Provides cost calculations for language models based on specified configurations,
including input and output costs.
"""
from collections import namedtuple
from pathlib import Path
from typing import Dict, List
import pandas as pd
from erllm import EVAL_FOLDER_PATH, PROMPTS_FOLDER_PATH, SAMPLED_DATASET_NAMES
from erllm.utils import load_json_file, num_tokens_from_string, rename_datasets
# Define a named tuple for input and output costs
ModelCost = namedtuple("ModelCost", ["input", "output"])
# maps model names to ModelCosts
MODEL_COSTS = {
"gpt-4-1106-preview": ModelCost(input=0.01, output=0.03),
"gpt-4-1106-vision-preview": ModelCost(input=0.01, output=0.03),
"gpt-4": ModelCost(input=0.03, output=0.06),
"gpt-4-32k": ModelCost(input=0.06, output=0.12),
"gpt-3.5-turbo": ModelCost(input=0.0010, output=0.0020),
"gpt-3.5-turbo-1106": ModelCost(input=0.0010, output=0.0020),
"gpt-3.5-turbo-instruct": ModelCost(input=0.0015, output=0.0020),
"gpt-3.5-turbo-0613": ModelCost(input=0.0015, output=0.0020),
"gpt-3.5-turbo-16k-0613": ModelCost(input=0.0030, output=0.0040),
}
# Additional information for legacy models
legacy_model_info = {
"gpt-3.5-turbo-0613": {
"shutdown_date": "2024-06-13",
"legacy_model": True,
"legacy_model_price": ModelCost(input=0.0015, output=0.0020),
"recommended_replacement": "gpt-3.5-turbo-1106",
},
"gpt-3.5-turbo-16k-0613": {
"shutdown_date": "2024-06-13",
"legacy_model": True,
"legacy_model_price": ModelCost(input=0.0030, output=0.0040),
"recommended_replacement": "gpt-3.5-turbo-1106",
},
}
def prompt_tokens(prompt_file: Path, model: str) -> tuple[int, int]:
"""
Calculate the number of prompts and total tokens for a given prompt file and model.
Args:
prompt_file (Path): Path to the JSON file containing prompts.
model (str): Name of the language model.
Returns:
tuple[int, int]: Number of prompts and total tokens.
"""
promptsJson = load_json_file(prompt_file)

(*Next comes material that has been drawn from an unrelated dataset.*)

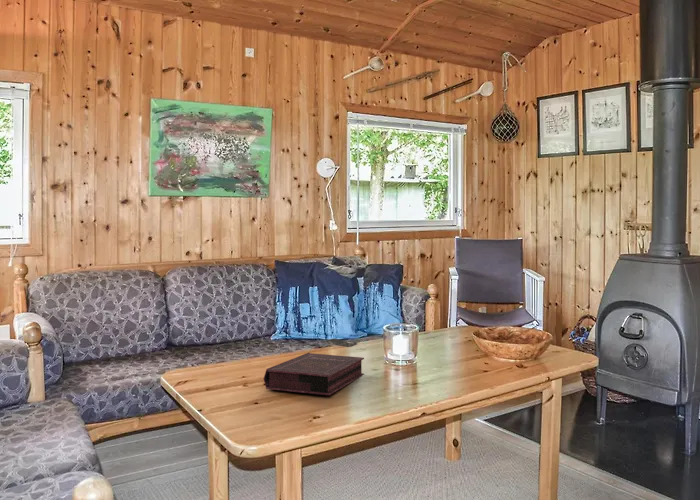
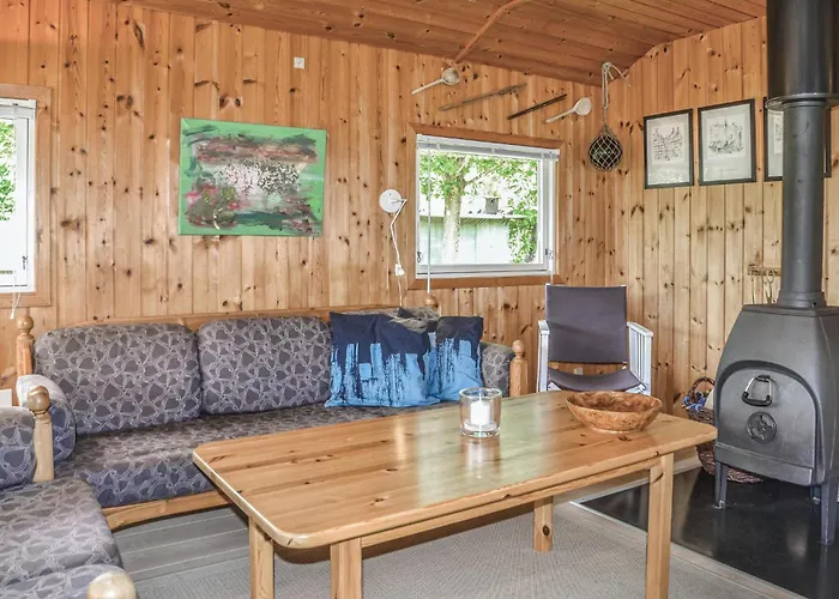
- book [262,338,365,396]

pairs = promptsJson["pairs"]
N = len(pairs)
entity_tokens = sum(num_tokens_from_string(pair["p"], model) for pair in pairs)
prefix_tokens = num_tokens_from_string(promptsJson["prefix"], model)
return N, N * prefix_tokens + entity_tokens
def cost(
prompt_file: Path,
outtokens_per_prompt: int,
model: str,
costs: Dict[str, ModelCost] = MODEL_COSTS,
) -> tuple[float, float]:
"""
Calculate the cost of generating output tokens for a given prompt file and model.
Args:
prompt_file (Path): Path to the JSON file containing prompts.
outtokens_per_prompt (int): Number of output tokens per prompt.
model (str): Name of the language model.
costs (Dict[str, ModelCost], optional): Dictionary mapping model names to cost values.
Returns:
tuple[float, float]: A tuple containing the total cost of generating output tokens and the cost per prompt.
Raises:
ValueError: If the specified model does not have associated costs.
"""
if model not in costs:
raise ValueError(f"No costs available for {model}")
N, intokens = prompt_tokens(prompt_file, model)
outtokens = N * outtokens_per_prompt
total_cost = (
intokens / 1000 * costs[model].input + outtokens / 1000 * costs[model].output
)
return total_cost, total_cost / N
def str_cost(
prompt_strings: List[str],
outtokens_per_prompt: int,
model: str,
costs: Dict[str, ModelCost] = MODEL_COSTS,
) -> float:
"""
Calculate the cost of generating output tokens for a given list of prompt strings and model.
Args:
prompt_strings (List[str]): List of prompt strings.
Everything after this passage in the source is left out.